Minister of Agriculture
- In office 1964–1964

Minister of Agriculture and PTT
- In office 1959–1960

Minister of Agriculture
- In office 1958–1958

Personal details
- Born: Fouad Amine Najjar December 1909 Abadiyeh, Lebanon
- Died: 1992 (aged 82–83)
- Spouse: Anissa Rawda
- Children: 3

= Fouad Najjar =

Lebanese agronomist and politician (1909–1992)

Fouad Najjar (1909–1992) was a Lebanese agronomist and politician who served as minister of agriculture in 1958 and in 1964. He was also minister of agriculture and PTT between 1959 and 1960.

==Early life and education==
Najjar was born in Abadiyeh, Lebanon, in December 1909. He hailed from a Druze family. His parents were Amine and Adla Najjar.

Najjar was a graduate of the University College of Aley and French Lycée of Beirut. Then he graduated from the Higher National School of Agronomy in Montpellier, France, and received a Ph.D. in agronomy in 1932.

==Career and activities==
Following his graduation Najjar established an agricultural company and cofounded with his uncle an agricultural cooperation in Abadiyeh in 1937. He worked as a lecturer at the American University of Beirut from 1938 to 1948. He was appointed minister of agriculture in 1958. Next year he was named as minister of agriculture and PTT which he held until 1960. He continued to serve in the post as part of the cabinet of Ahmad Daouk between May and July 1960.
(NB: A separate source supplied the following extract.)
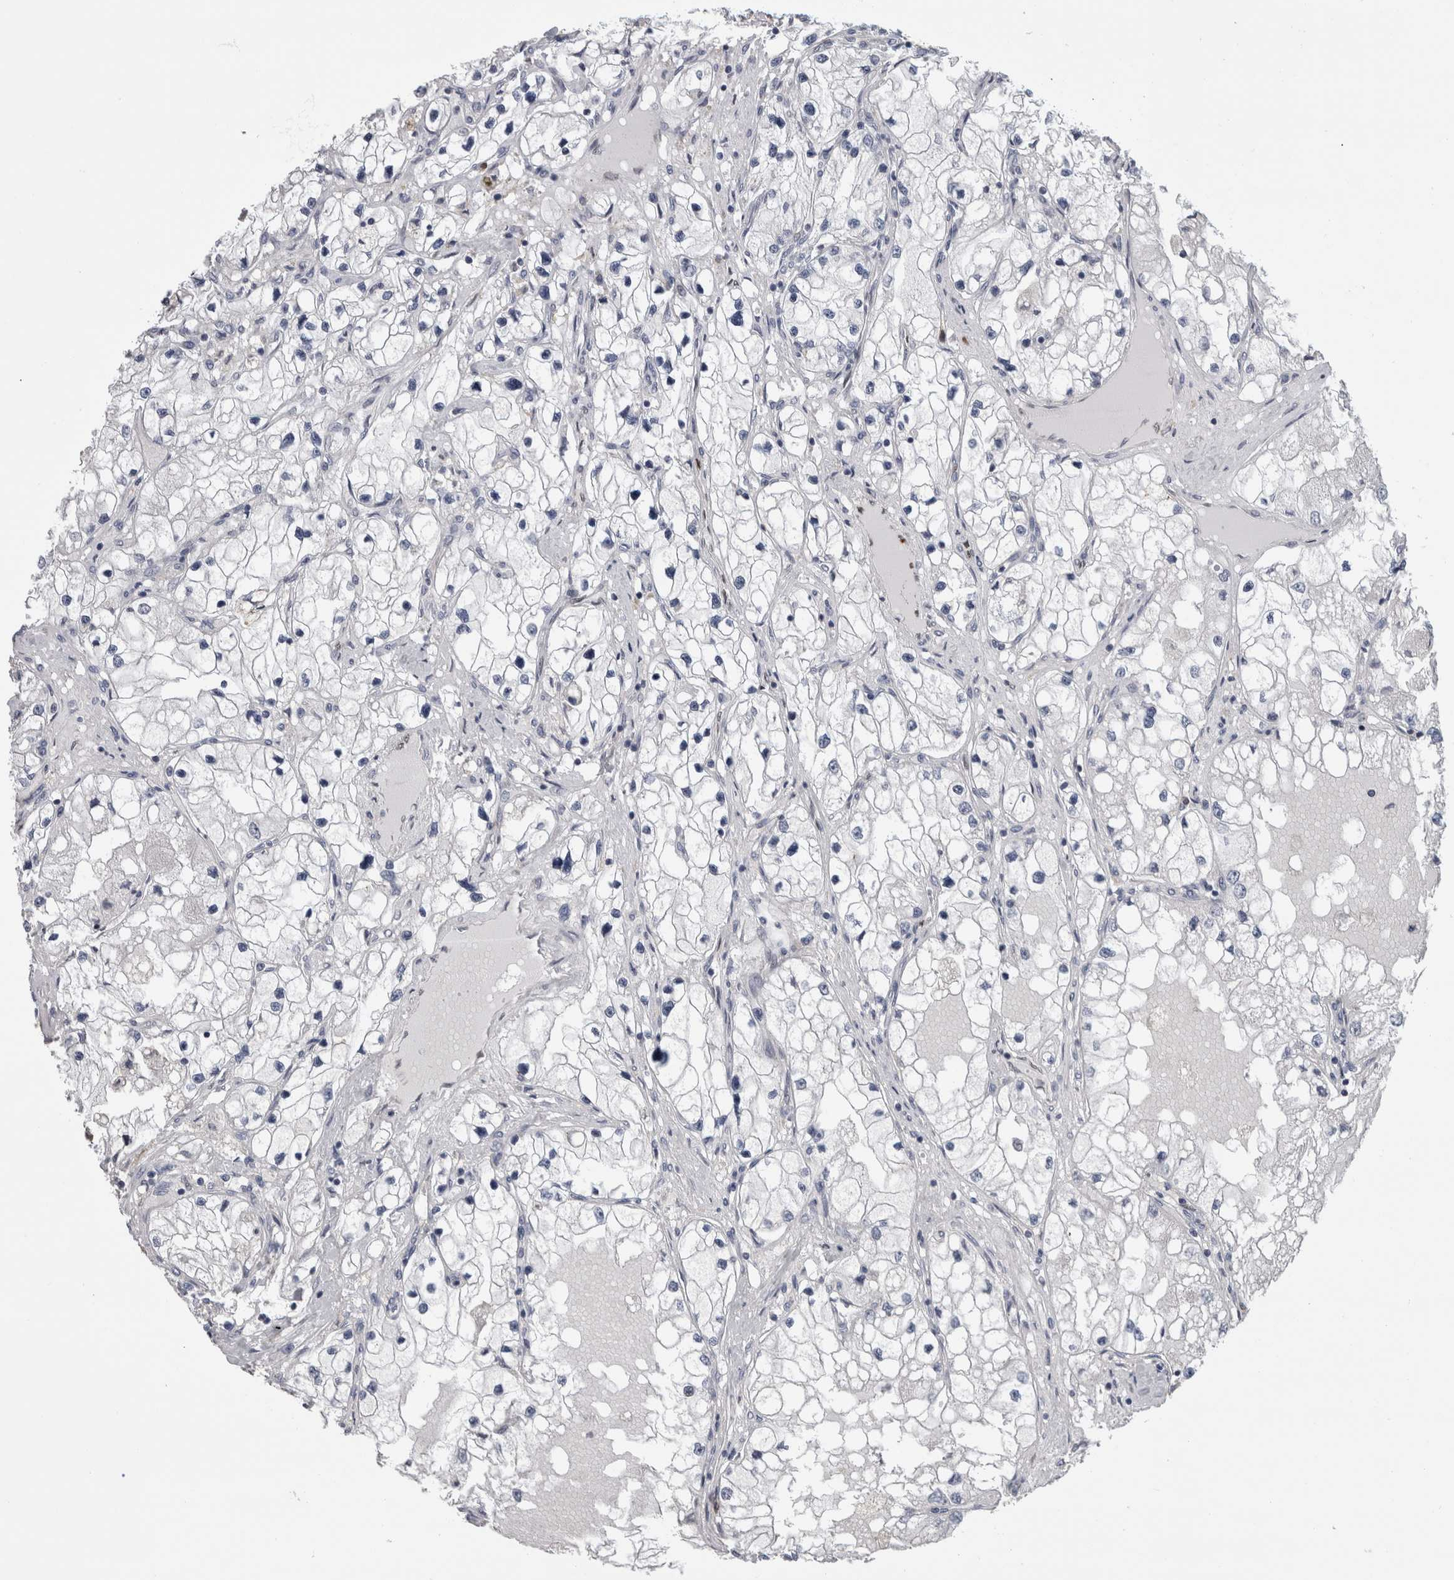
{"staining": {"intensity": "negative", "quantity": "none", "location": "none"}, "tissue": "renal cancer", "cell_type": "Tumor cells", "image_type": "cancer", "snomed": [{"axis": "morphology", "description": "Adenocarcinoma, NOS"}, {"axis": "topography", "description": "Kidney"}], "caption": "Human renal cancer (adenocarcinoma) stained for a protein using IHC exhibits no expression in tumor cells.", "gene": "IL33", "patient": {"sex": "male", "age": 68}}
Najjar was elected as the president of the Lebanese Agriculturists in 1961. He became a member of the Druze Council in 1962. He was appointed minister of agriculture in 1964. He was named as the president of the Agronomy Research Institute in 1969.

Najjar represented Lebanon at various meetings of the Food and Agriculture Organization.

==Personal life and death==
Najjar married Anissa Rawda on 4 April 1944, and they had 3 children. He died in 1992.